Ein weiterer Vorteil des Gärtnerns: die psychologische Wirkung. „Wer drei Jahre in einer Blechdose verbringt, mit künstlichem Licht, vielen Kabeln und einem hohen Geräuschpegel, der möchte wenigstens etwas Grünes um sich haben“, sagt Schubert. Das wurde auch auf der ISS beobachtet: „Die Astronauten gehen in ihrer Freizeit gerne zu den Experimenten mit Pflanzen und tätscheln sie.“ Gutes, frisches Essen könnte künftig zusätzlich die Laune heben.

„Eden“ nennt sich das vom DLR federführend geleitete Projekt. Der Name ist Programm. „Wir schaffen den ersten Garten auf einem fremden Planeten“, sagt Ingenieur Schubert. Noch steckt die Forschung allerdings in den Kinderschuhen. Der erste bereits geerntete Salat schmeckte nicht besonders gut.

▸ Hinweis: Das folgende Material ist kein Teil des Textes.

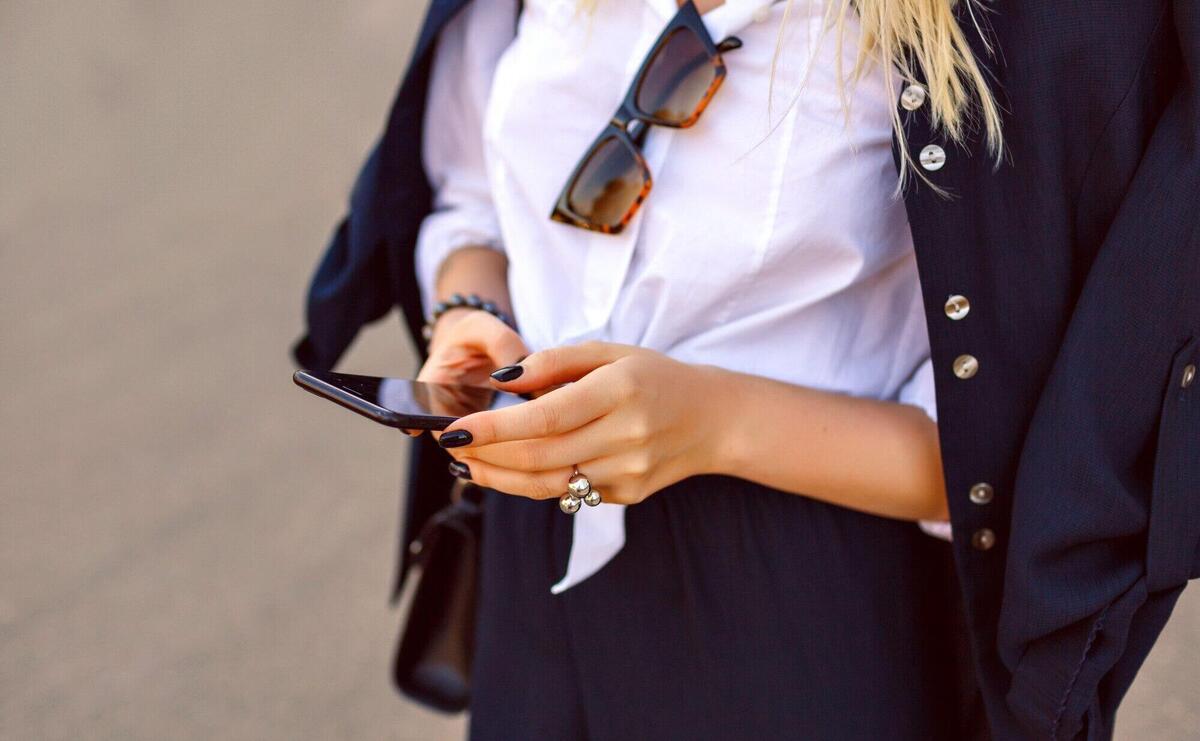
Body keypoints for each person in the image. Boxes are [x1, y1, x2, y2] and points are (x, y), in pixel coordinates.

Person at [295, 1, 1200, 738]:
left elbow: (1035, 451)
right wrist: (472, 312)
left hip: (806, 604)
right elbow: (465, 192)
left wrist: (714, 421)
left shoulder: (1020, 30)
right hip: (532, 572)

Dennoch haben sich die Forscher ein erstes Ziel gesteckt. 2016/17 soll ein Gewächshaus neun Monate lang in einer unwirtlichen Umgebung getestet werden: in der Neumayer-Station III des Alfred-Wegener-Instituts für Polar- und Meeresforschung in der Antarktis. Dort herrschen zumindest insofern Bedingungen, die mit einer Weltraummission vergleichbar sind, als dass eine kleine Gruppe auf engem Raum abhängig von Technik zurechtkommen und sich ernähren muss.

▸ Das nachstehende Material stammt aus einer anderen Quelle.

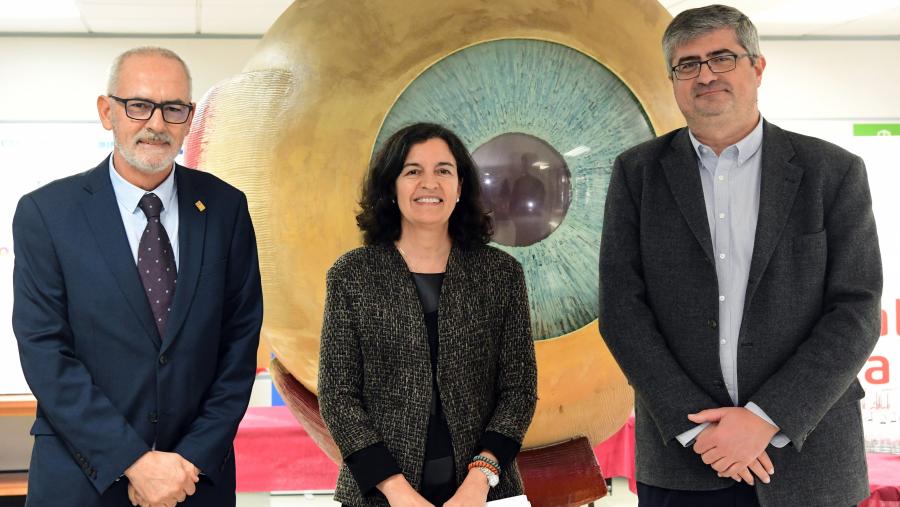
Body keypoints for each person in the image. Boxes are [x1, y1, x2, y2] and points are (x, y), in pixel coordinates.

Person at [598, 5, 882, 507]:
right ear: (673, 80)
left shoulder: (832, 172)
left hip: (808, 457)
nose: (705, 74)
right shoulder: (637, 175)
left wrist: (766, 418)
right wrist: (700, 432)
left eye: (721, 57)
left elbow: (855, 312)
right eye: (688, 64)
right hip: (685, 460)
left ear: (757, 67)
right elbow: (622, 312)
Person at [12, 46, 263, 507]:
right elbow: (45, 351)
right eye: (139, 105)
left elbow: (240, 343)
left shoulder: (226, 208)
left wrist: (188, 460)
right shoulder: (47, 214)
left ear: (189, 118)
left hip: (196, 480)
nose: (157, 124)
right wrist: (134, 461)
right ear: (107, 112)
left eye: (174, 109)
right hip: (81, 478)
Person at [318, 122, 537, 506]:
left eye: (443, 170)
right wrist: (397, 492)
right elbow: (338, 396)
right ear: (392, 187)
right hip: (379, 495)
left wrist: (478, 481)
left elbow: (519, 389)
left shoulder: (501, 274)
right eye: (412, 171)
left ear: (460, 186)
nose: (429, 183)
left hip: (486, 493)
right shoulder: (352, 275)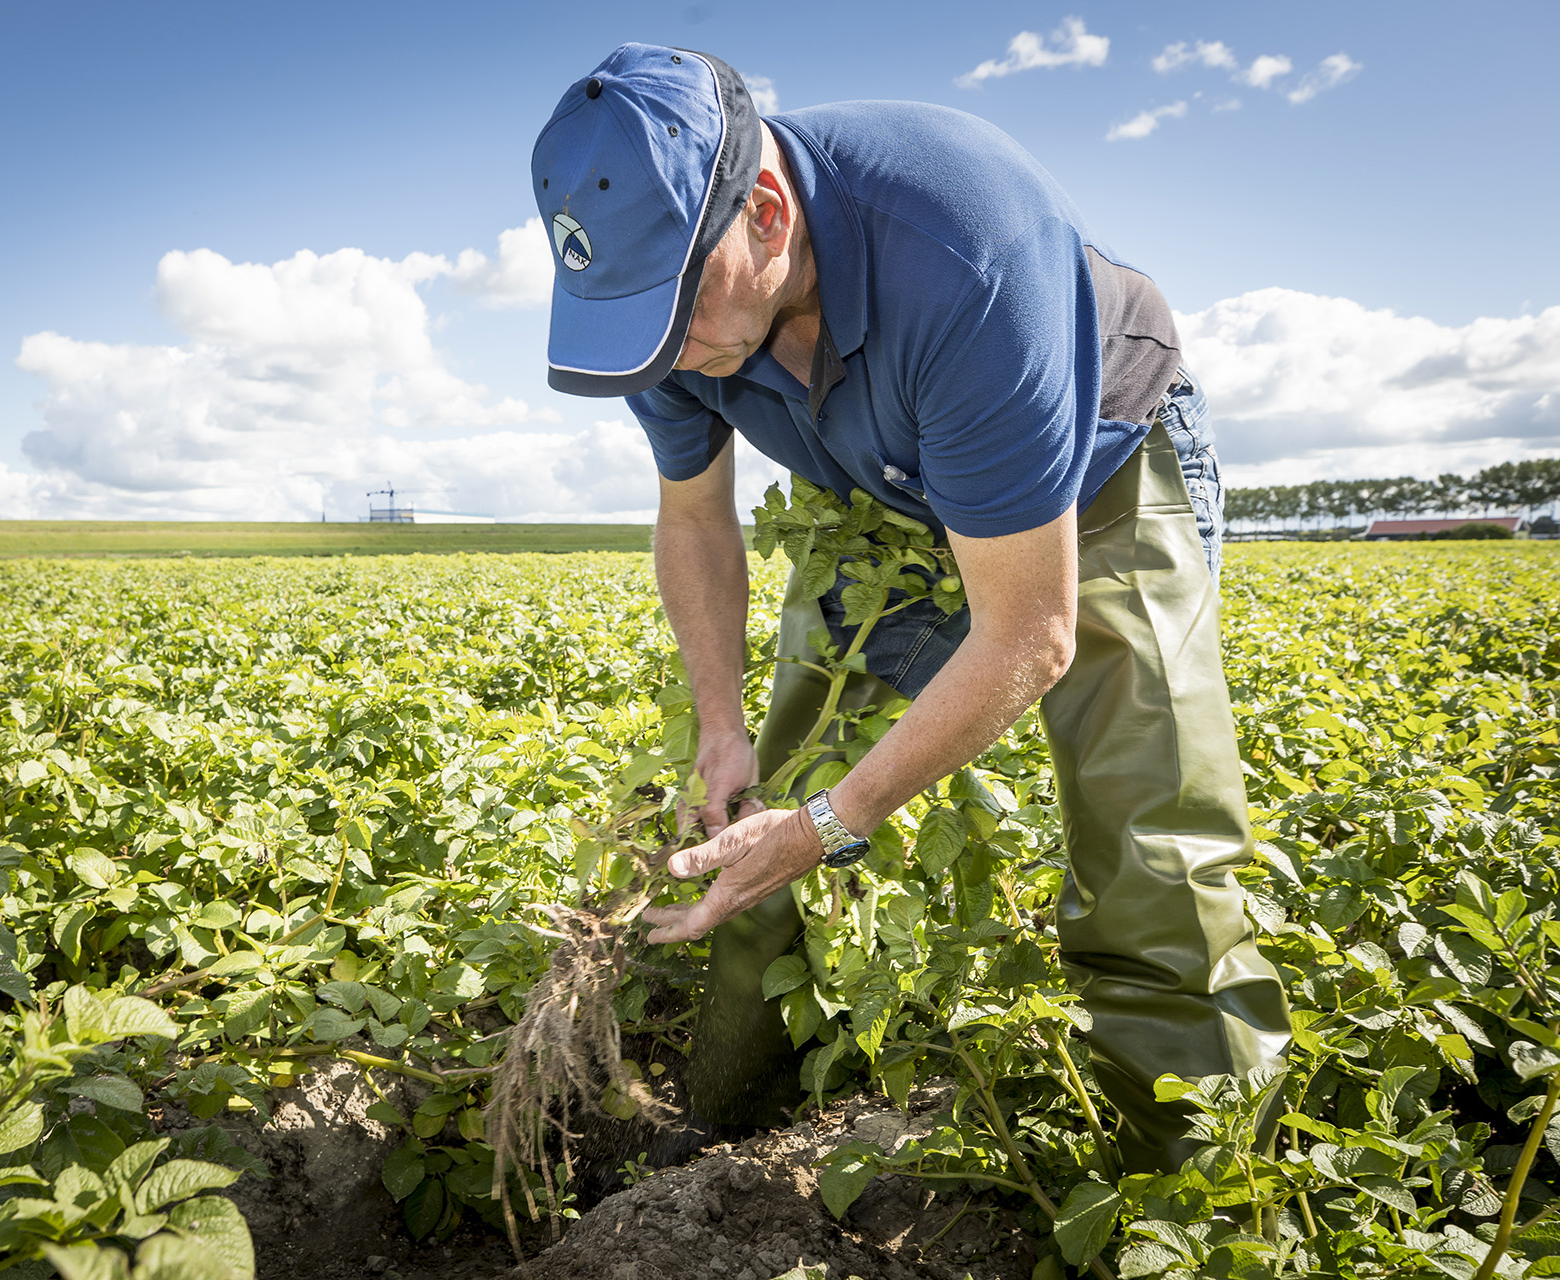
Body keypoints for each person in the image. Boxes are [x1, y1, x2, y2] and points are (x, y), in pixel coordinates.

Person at [529, 43, 1291, 1171]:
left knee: (1151, 841)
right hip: (878, 492)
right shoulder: (673, 313)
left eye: (675, 310)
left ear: (770, 212)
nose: (665, 350)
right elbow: (694, 516)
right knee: (763, 803)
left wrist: (839, 820)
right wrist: (723, 723)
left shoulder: (964, 253)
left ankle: (1204, 1197)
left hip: (1096, 473)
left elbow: (1030, 634)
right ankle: (722, 1137)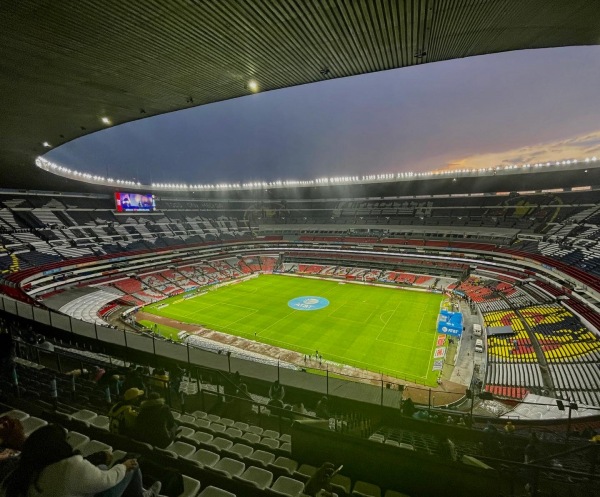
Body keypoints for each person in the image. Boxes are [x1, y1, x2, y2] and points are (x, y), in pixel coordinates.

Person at [0, 424, 161, 497]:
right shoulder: (70, 466)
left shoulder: (27, 471)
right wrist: (123, 466)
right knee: (131, 466)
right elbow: (108, 479)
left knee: (103, 466)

Bis dahin muss noch viel Vorarbeit geleistet werden. Gezüchtet werden soll alles, was leicht verderblich ist. „Wir wollen erst einmal den Salat beherrschen, dann kommen die Radieschen“, sagt Schubert. „Das Schwierigste sind Tomaten und Gurken.“

Bisher stehen die Gewächshäuser in einem Labor, gleich neben der Tiefgarage des DLR in Bremen. Wer den Raum betreten will, muss Schutzkleidung anziehen und wegen der UV-Strahlen der LED-Panels eine Schutzbrille tragen. Die Pflanzen wachsen in einem geschlossenen System extrem schnell. Sie werden bis zu 24 Stunden am Tag mit Licht verwöhnt. Erde ist nicht nötig. Die Pflanzen hängen in der Luft, die Wurzeln werden ständig mit einer Nährstofflösung besprüht. Was sie nicht sofort aufnehmen, wird aufgefangen und wiederverwendet.

Später könnten die Gewächshäuser zum Beispiel aufblasbar sein. Das meiste ist allerdings erst Theorie und muss sich in der Praxis noch bewähren. „Auf dem Mond oder Mars wäre es fatal, wenn sich herausstellen würde, dass es nicht funktioniert“, sagt Schubert.

Die neue Technik soll künftig nicht nur Astronauten zugute kommen, sondern auch den Menschen auf der Erde, so schreibt es die DLR-Satzung vor, sagt Schubert. Denkbar sei etwa der Einsatz in Gewächshochhäusern (vertical farming). Mit diesem Konzept wird die Idee verfolgt, Lebensmittel in Ballungsräumen anzubauen und so den zunehmenden Bedarf zu sichern.